Mr. Thorson’s mother, Kay Thorson, hired two counselors about 10
years ago to pry her son away from Mr. Roach, who was trained under the
same monastic tradition as the Dalai Lama. She recalled him as
“strange,” someone who “sometimes connects, sometimes doesn’t, but who
clearly connected with people who were ready to donate and adulate.”
The intervention — the term she used to describe it — offered only
temporary relief. Mr. Thorson left for Europe for a time, but eventually
rejoined the group.
“We learned of a possible offshoot to over-meditation, or meditation
out of balance, or the wrong guidance in meditation; I don’t know the
right word here,” Mrs. Thorson said in an interview. She recalled her
son’s “compromised critical thinking, as far as making decisions and
analyzing things,” and she feared Mr. Roach’s technique and guidance had
pushed him there, but could not get him back.
Mr. Thorson and Ms. McNally, 39, married on Oct. 3, 2010, by the sea
in Montauk, N.Y., almost three months before they left for the retreat
and a month after Mr. Roach had filed for divorce from her. Ms. McNally
and Mr. Roach had an old Dodge Durango, $30,000 in credit card debt and
little else, according to the filing, in Yavapai County Superior Court.
Ms.
McNally and Mr. Roach had shared a yurt in an earlier three-year
retreat he promoted, in 1999, but swore they were celibate. The
relationship nonetheless stirred reproach by Buddhist scholars, who
urged him to renounce his monastic vows, and the Dalai Lama, whose
office decried his “unconventional behavior.”
The marriage was a closely held secret. In writing, the only way he
agreed to answer questions, Mr. Roach, who uses the title “geshe,” a
type of doctoral degree in theology in the Buddhist monastic system,
said he and Ms. McNally “come from strong Christian backgrounds” and
“wanted to do a Christian partnership ritual at the same time we did the
Buddhist one, at the beginning of our partnership.” (They were married
on April 16, 1998, in Little Compton, R.I.)
He also said he wanted her to be “legally entitled” to his
possessions if something happened to him. Their success seemed
interdependent: They had written books together, given lectures around
the world and were the forces behind Diamond Mountain.
In early February of this year, Ms. McNally and Mr. Thorson received a
letter from Mr. Roach and the five other members of Diamond Mountain’s
board of directors, demanding explanations for the violence and stabbing
she had discussed in her lesson. There was no reply. In a letter she
posted online — which she wrote after their departure from the retreat,
though before Mr. Thorson’s death — Ms. McNally described it as an
accident by a novice martial-arts practitioner rehearsing her moves.
The board’s president, Rob Ruisinger, said in an interview that Mr.
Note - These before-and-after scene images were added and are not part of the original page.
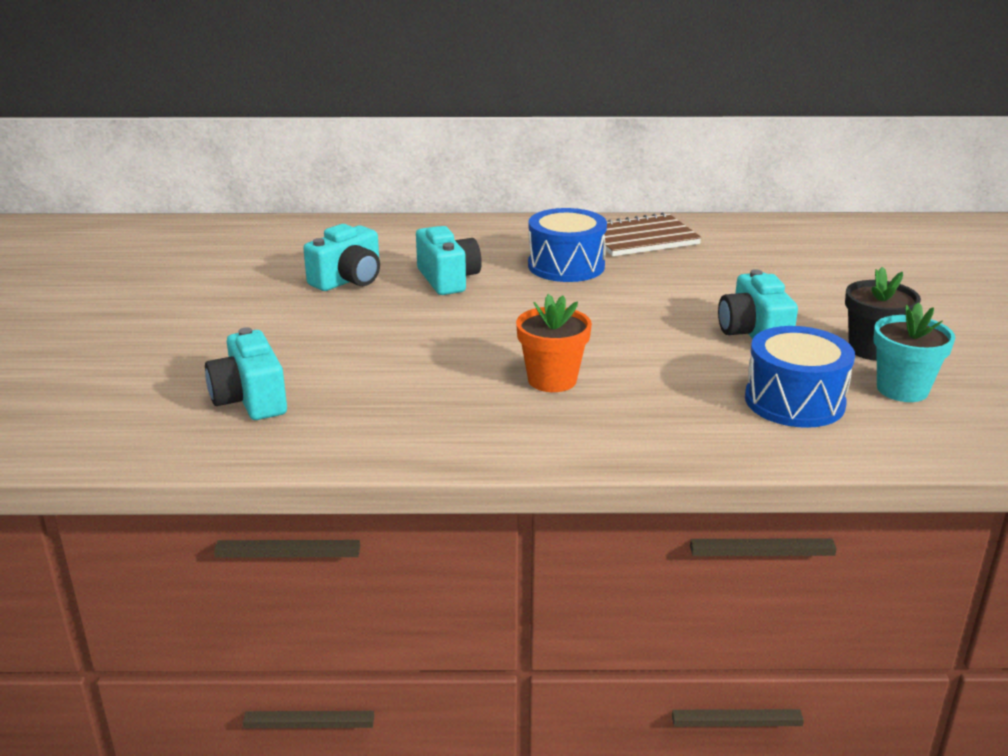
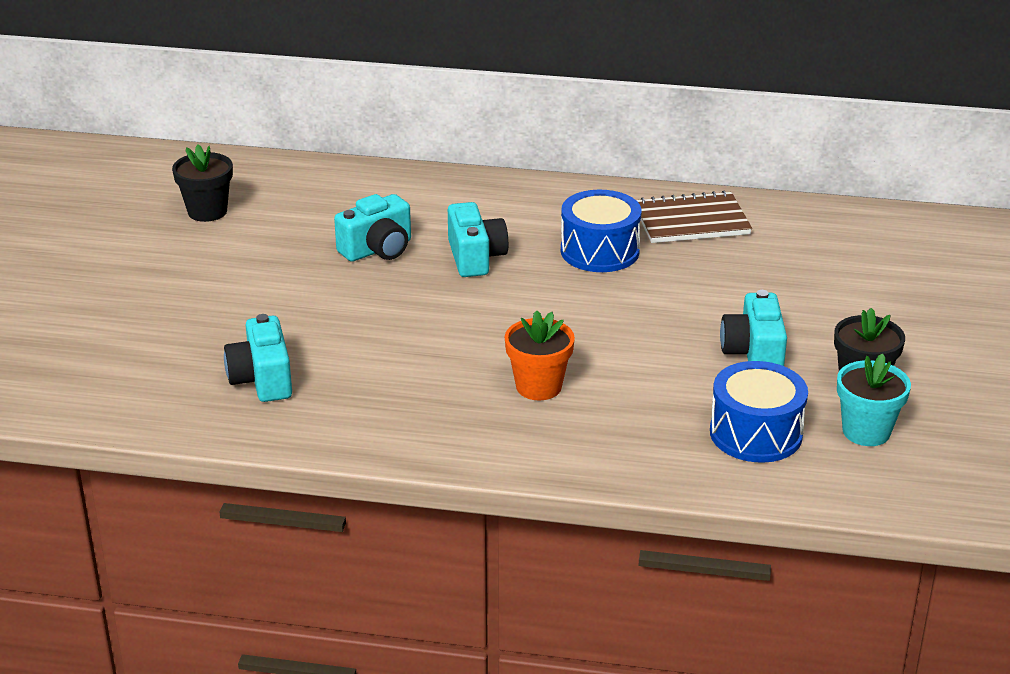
camera: 10 degrees right, 5 degrees up
none -> black flower pot [172,145,233,222]

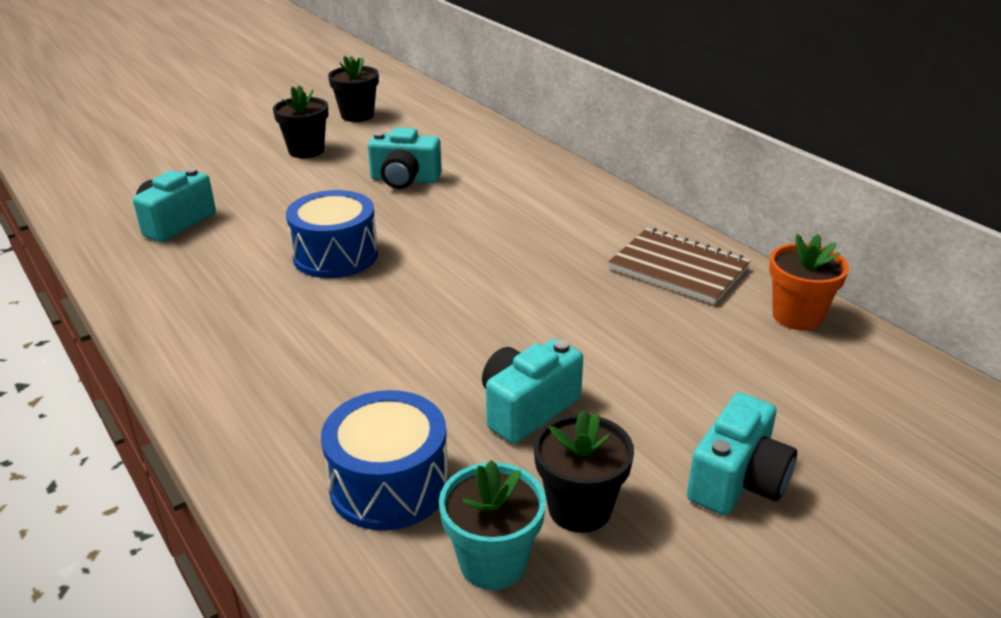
camera: 45 degrees right, 0 degrees up
turquoise camera [448,202,508,277] -> turquoise camera moved to [687,393,797,515]
orange flower pot [505,310,575,400] -> orange flower pot moved to [769,234,849,331]
blue drum [561,190,642,272] -> blue drum moved to [286,190,378,278]
none -> black flower pot [273,85,328,158]

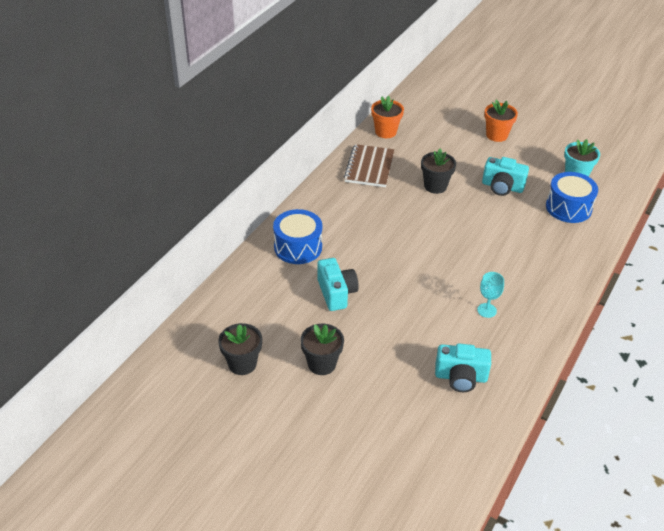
camera: 115 degrees left, 10 degrees up
blue drum [286,190,378,278] -> blue drum moved to [273,209,322,264]
black flower pot [534,410,634,533] -> black flower pot moved to [421,148,456,194]
turquoise camera [687,393,797,515] -> orange flower pot [484,100,518,142]
none -> turquoise goblet [477,272,504,318]

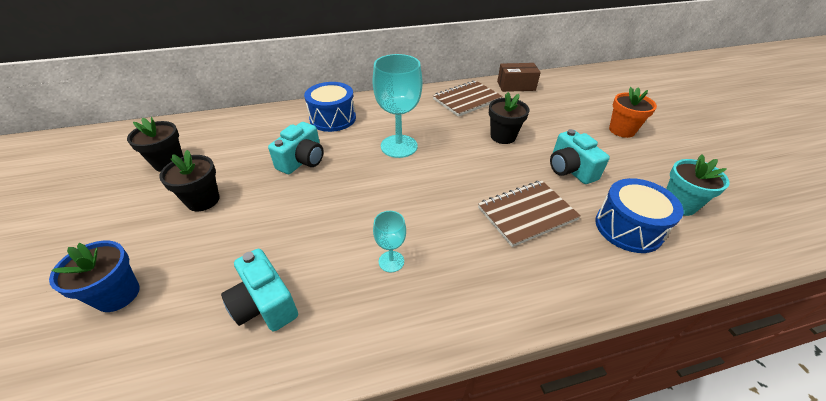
camera: 45 degrees right, 0 degrees up
orange flower pot [371,96,404,138] -> brown box [497,63,541,92]
none -> blue flower pot [49,241,140,312]
none -> turquoise goblet [372,54,422,158]
none -> brown notebook [478,180,581,247]

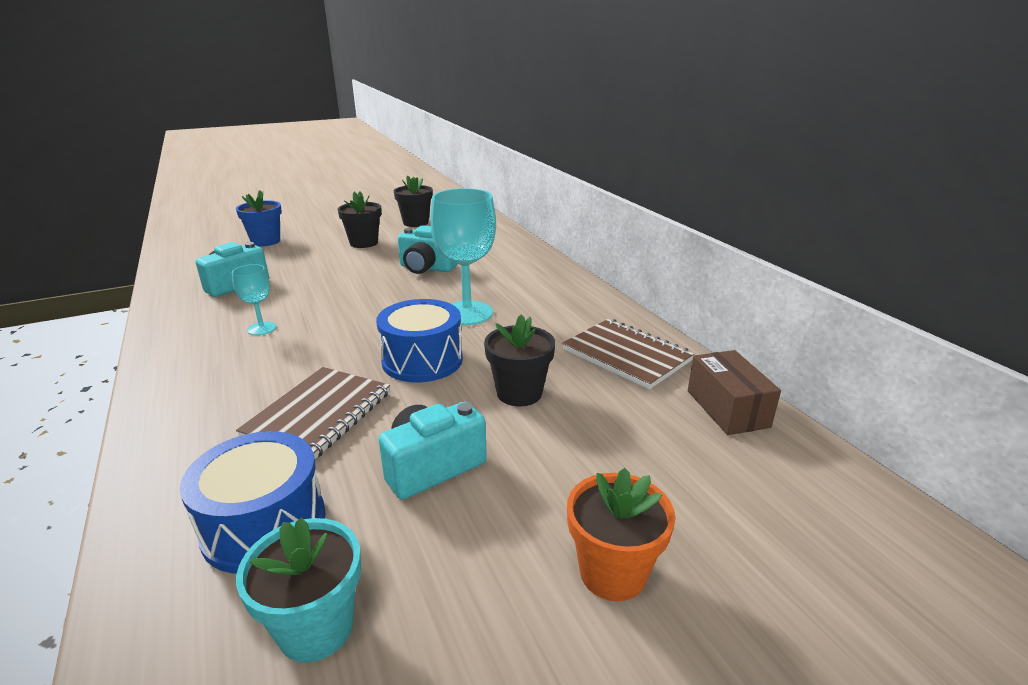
camera: 80 degrees right, 15 degrees down
blue drum [304,82,356,132] -> blue drum moved to [376,299,463,383]
brown notebook [478,180,581,247] -> brown notebook turned 60 degrees clockwise [236,367,390,459]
Thorson had been stabbed three times in the torso, and that one of the
wounds had been sutured by a medical professional who is among the
retreat’s participants.
Ms. McNally and Mr. Thorson were given five days to leave. Instead, they departed without notice.
In her letter, she said they simply were not ready to go back into
the world, so they decided to “go camping in the cow-herding land” next
to Diamond Mountain “to get our thoughts settled.” When people came
looking for them, they clambered uphill, she wrote, to the cave where
Mr. Thorson would die. Some of the retreat participants would leave
water for them, knowing they were still around. She told the authorities
that at some point, she fell ill, he fell ill and they grew too weak to
fetch it, said Sgt. David Noland, the search-and-rescue coordinator for
the Cochise County Sheriff’s Office.
On April 22 at 6 a.m., Ms. McNally sent a distress signal to Diamond
Mountain from a portable transmitter she had been carrying. Three of
Diamond Mountain’s caretakers set out to look for her and Mr. Thorson,
but could not find them. Around 8 a.m., the caretakers called 911.
Mr. Thorson was cremated in nearby Willcox on April 26. His mother
said it was the last time she saw Ms. McNally, who could not be reached
for comment.
The retreat is set to end on April 3, 2014. Of its original 39 participants, 34 remain.